Despite student and trustee support, the UNC Board of Governors, which presides over the 17 campuses in the UNC system, voted unanimously last week to overturn this policy and ban students of opposite genders from sharing suites or apartments in any UNC housing:
“The constituent institutions shall not assign members of the opposite sex to any institutionally owned and operated dormitory room, dormitory suite, or campus apartment unless the students are siblings, parent and child, or they are legally married.”
LGBT student advocacy group Campus Pride organized a small protest at the meeting, but many students were home for the summer and unable to participate. The Board of Governors denied requests for UNC students to speak at the meeting and for moving the meeting to the fall, when the policy could be discussed more in-depth.
Same-gender housing does not always fit the diverse needs of students, especially those who identify as transgender or transitioning. "Gender-neutral" housing is an important option for LGBT students, who may face harassment or exclusion in traditional housing.

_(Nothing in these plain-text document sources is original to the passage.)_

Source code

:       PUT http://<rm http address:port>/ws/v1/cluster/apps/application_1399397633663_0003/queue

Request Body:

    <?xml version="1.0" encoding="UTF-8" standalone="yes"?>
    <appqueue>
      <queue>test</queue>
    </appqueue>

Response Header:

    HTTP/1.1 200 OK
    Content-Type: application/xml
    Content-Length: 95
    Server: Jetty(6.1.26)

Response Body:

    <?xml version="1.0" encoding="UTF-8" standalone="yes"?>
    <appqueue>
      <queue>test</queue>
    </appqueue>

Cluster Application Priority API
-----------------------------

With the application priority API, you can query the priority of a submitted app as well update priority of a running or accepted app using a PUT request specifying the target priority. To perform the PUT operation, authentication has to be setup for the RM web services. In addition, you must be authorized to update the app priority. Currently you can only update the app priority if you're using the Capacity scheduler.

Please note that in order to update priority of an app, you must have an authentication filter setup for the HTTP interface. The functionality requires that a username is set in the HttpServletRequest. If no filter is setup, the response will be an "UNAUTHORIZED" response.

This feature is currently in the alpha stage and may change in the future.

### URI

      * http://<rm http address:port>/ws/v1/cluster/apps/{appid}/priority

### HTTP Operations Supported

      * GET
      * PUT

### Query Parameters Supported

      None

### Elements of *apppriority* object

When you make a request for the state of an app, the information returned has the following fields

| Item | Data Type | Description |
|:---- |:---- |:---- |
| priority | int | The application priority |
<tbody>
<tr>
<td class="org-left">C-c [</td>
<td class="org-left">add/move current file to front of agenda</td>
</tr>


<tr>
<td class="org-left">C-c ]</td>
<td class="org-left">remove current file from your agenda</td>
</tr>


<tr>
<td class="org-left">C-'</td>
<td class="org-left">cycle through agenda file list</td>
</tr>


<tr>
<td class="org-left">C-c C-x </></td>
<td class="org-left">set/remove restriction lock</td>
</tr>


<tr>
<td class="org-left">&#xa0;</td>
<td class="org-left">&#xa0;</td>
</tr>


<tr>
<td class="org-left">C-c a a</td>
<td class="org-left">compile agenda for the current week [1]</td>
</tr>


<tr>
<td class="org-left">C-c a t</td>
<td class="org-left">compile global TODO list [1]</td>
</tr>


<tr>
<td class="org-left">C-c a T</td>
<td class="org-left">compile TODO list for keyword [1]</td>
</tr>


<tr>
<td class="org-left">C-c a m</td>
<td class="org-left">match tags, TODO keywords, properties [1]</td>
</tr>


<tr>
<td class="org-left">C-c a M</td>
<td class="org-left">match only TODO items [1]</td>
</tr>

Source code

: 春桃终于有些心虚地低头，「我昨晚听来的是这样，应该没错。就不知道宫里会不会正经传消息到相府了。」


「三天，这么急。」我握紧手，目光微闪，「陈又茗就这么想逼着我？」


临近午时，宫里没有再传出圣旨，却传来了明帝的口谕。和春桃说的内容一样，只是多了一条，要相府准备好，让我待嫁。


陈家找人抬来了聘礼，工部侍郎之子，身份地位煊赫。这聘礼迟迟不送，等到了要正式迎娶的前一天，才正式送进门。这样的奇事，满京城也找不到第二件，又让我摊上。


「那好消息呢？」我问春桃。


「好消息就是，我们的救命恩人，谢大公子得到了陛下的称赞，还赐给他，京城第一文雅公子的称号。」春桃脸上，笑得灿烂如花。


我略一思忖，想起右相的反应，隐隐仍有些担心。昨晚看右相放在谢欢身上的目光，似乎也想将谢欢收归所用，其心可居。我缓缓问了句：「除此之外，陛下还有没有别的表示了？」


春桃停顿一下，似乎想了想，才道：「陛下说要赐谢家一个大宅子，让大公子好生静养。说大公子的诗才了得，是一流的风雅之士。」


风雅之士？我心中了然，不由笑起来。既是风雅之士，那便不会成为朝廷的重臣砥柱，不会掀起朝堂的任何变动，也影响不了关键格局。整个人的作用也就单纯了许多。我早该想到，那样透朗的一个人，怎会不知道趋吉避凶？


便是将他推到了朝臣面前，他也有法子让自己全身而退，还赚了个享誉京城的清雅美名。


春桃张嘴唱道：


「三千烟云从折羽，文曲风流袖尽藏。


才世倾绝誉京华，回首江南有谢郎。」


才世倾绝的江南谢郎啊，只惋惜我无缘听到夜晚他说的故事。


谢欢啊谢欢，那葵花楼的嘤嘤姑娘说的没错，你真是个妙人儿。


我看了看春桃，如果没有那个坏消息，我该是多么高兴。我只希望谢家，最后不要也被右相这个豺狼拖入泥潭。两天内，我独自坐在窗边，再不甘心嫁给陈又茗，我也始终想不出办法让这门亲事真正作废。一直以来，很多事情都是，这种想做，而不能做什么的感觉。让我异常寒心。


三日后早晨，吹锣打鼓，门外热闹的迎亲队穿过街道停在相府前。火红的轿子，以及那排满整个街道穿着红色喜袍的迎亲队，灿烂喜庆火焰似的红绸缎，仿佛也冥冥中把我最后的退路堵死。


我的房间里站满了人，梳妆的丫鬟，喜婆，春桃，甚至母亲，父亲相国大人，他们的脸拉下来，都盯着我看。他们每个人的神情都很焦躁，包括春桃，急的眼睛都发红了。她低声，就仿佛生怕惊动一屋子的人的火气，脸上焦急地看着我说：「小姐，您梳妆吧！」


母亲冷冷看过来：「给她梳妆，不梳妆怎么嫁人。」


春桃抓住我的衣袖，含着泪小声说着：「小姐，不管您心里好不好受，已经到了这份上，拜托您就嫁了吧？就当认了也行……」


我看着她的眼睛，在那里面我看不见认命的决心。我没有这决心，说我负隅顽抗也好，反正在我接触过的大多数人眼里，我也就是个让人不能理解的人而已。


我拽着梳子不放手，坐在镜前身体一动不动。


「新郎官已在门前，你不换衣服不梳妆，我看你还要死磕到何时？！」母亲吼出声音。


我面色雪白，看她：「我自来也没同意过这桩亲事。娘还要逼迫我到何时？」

These policies allow these students to live in spaces where they feel comfortable, respected and included.
The HRC’s groundbreaking 2012 report of 10,000 LGBT-identified youth, “Growing up LGBT in America,” found that pre-college LGBT youth face significant challenges compared to their peers. It is often up to colleges to create safe spaces for students who are escaping less-welcoming home environments and families.
The HRC Foundation’s Youth and Campus Engagement Program has a wealth of resources for students, whether they are looking to increase campus activism, find scholarships or establish inclusive policies and groups.